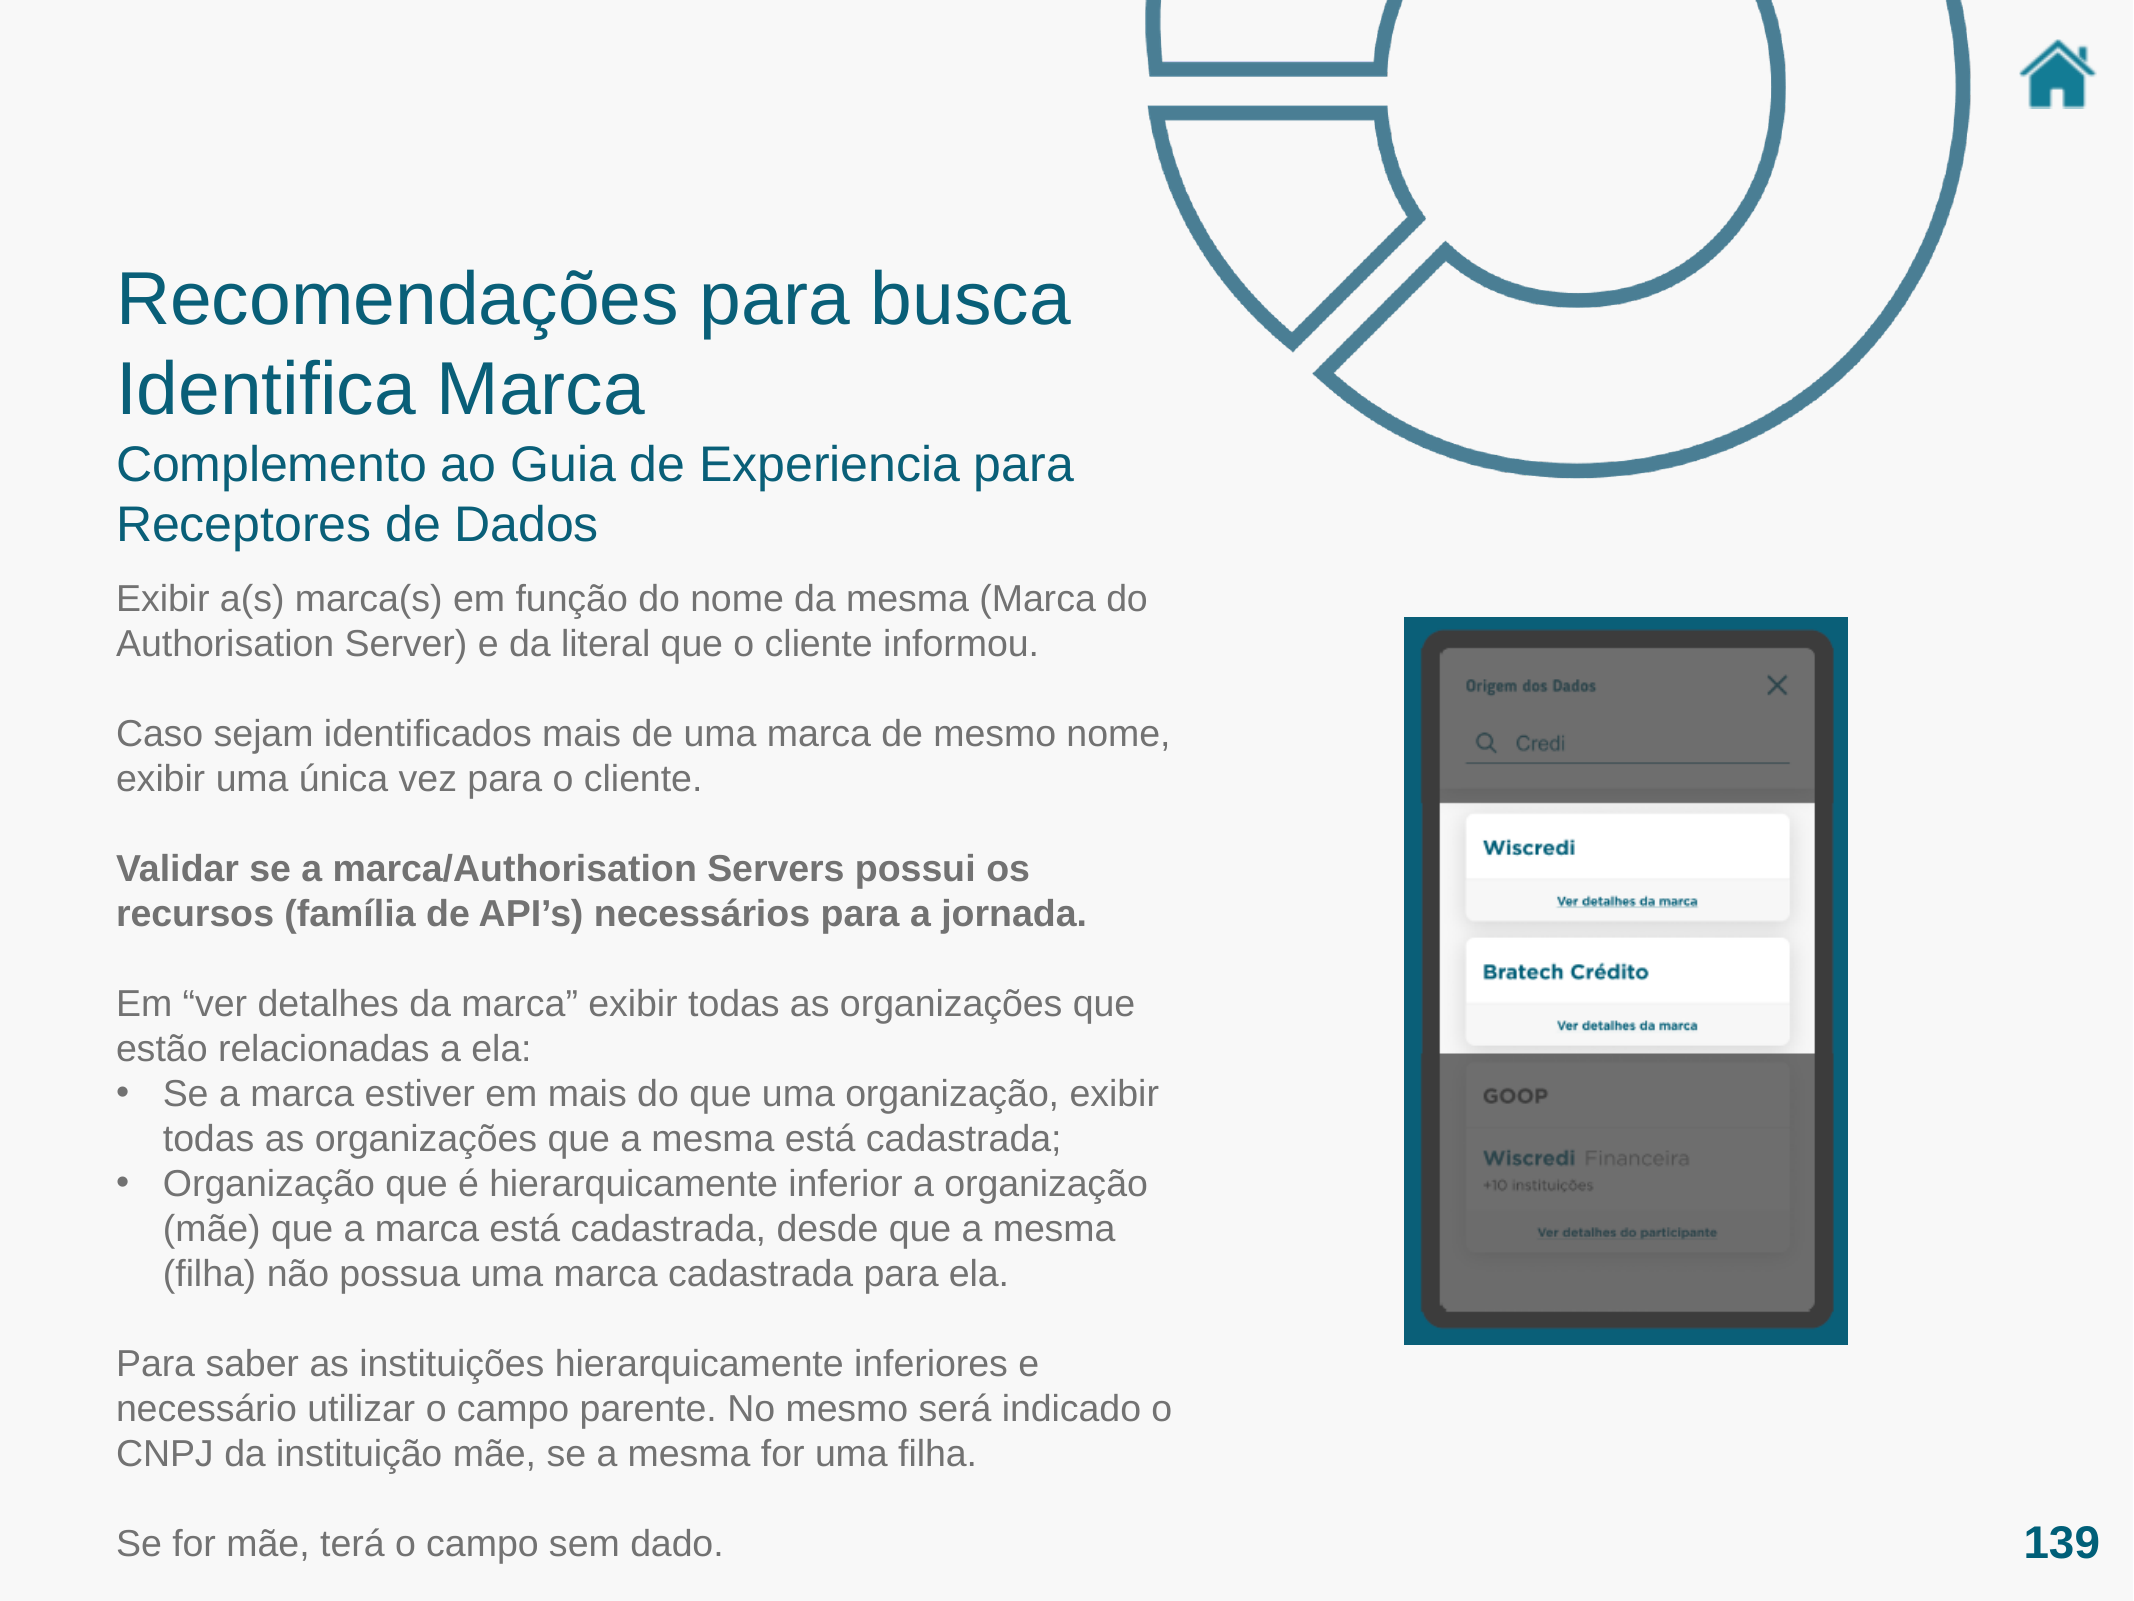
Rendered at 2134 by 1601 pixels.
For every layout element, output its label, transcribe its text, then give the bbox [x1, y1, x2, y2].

text_box Exibir a(s) marca(s) em função do nome da mesma (Marca do Authorisation Server) e da literal que o cliente informou. Caso sejam identificados mais de uma marca de mesmo nome, exibir uma única vez para o cliente. Validar se a marca/Authorisation Servers possui os recursos (família de API’s) necessários para a jornada. Em “ver detalhes da marca” exibir todas as organizações que estão relacionadas a ela: Se a marca estiver em mais do que uma organização, exibir todas as organizações que a mesma está cadastrada; Organização que é hierarquicamente inferior a organização (mãe) que a marca está cadastrada, desde que a mesma (filha) não possua uma marca cadastrada para ela. Para saber as instituições hierarquicamente inferiores e necessário utilizar o campo parente. No mesmo será indicado o CNPJ da instituição mãe, se a mesma for uma filha. Se for mãe, terá o campo sem dado. [115, 574, 1190, 1565]
picture [930, 0, 2134, 537]
picture [1404, 617, 1848, 1345]
slide_number 139 [1979, 1504, 2101, 1576]
text_box Complemento ao Guia de Experiencia para Receptores de Dados [116, 431, 1237, 552]
text_box [1977, 0, 2134, 145]
text_box Recomendações para busca Identifica Marca [116, 249, 1132, 431]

◆ Instructions to follow ◆
Your answer should be every line above, written out exactly, with no pictures.

◆ Answer to the problem ◆
Rendered at 2134 by 1601 pixels.
For every layout element, output its label, transcribe its text, then give the bbox [x1, y1, x2, y2].

text_box Exibir a(s) marca(s) em função do nome da mesma (Marca do Authorisation Server) e da literal que o cliente informou. Caso sejam identificados mais de uma marca de mesmo nome, exibir uma única vez para o cliente. Validar se a marca/Authorisation Servers possui os recursos (família de API’s) necessários para a jornada. Em “ver detalhes da marca” exibir todas as organizações que estão relacionadas a ela: Se a marca estiver em mais do que uma organização, exibir todas as organizações que a mesma está cadastrada; Organização que é hierarquicamente inferior a organização (mãe) que a marca está cadastrada, desde que a mesma (filha) não possua uma marca cadastrada para ela. Para saber as instituições hierarquicamente inferiores e necessário utilizar o campo parente. No mesmo será indicado o CNPJ da instituição mãe, se a mesma for uma filha. Se for mãe, terá o campo sem dado. [115, 574, 1190, 1565]
picture [930, 0, 2134, 537]
picture [1404, 617, 1848, 1345]
slide_number 139 [1979, 1504, 2101, 1576]
text_box Complemento ao Guia de Experiencia para Receptores de Dados [116, 431, 1237, 552]
text_box [1977, 0, 2134, 145]
text_box Recomendações para busca Identifica Marca [116, 249, 1132, 431]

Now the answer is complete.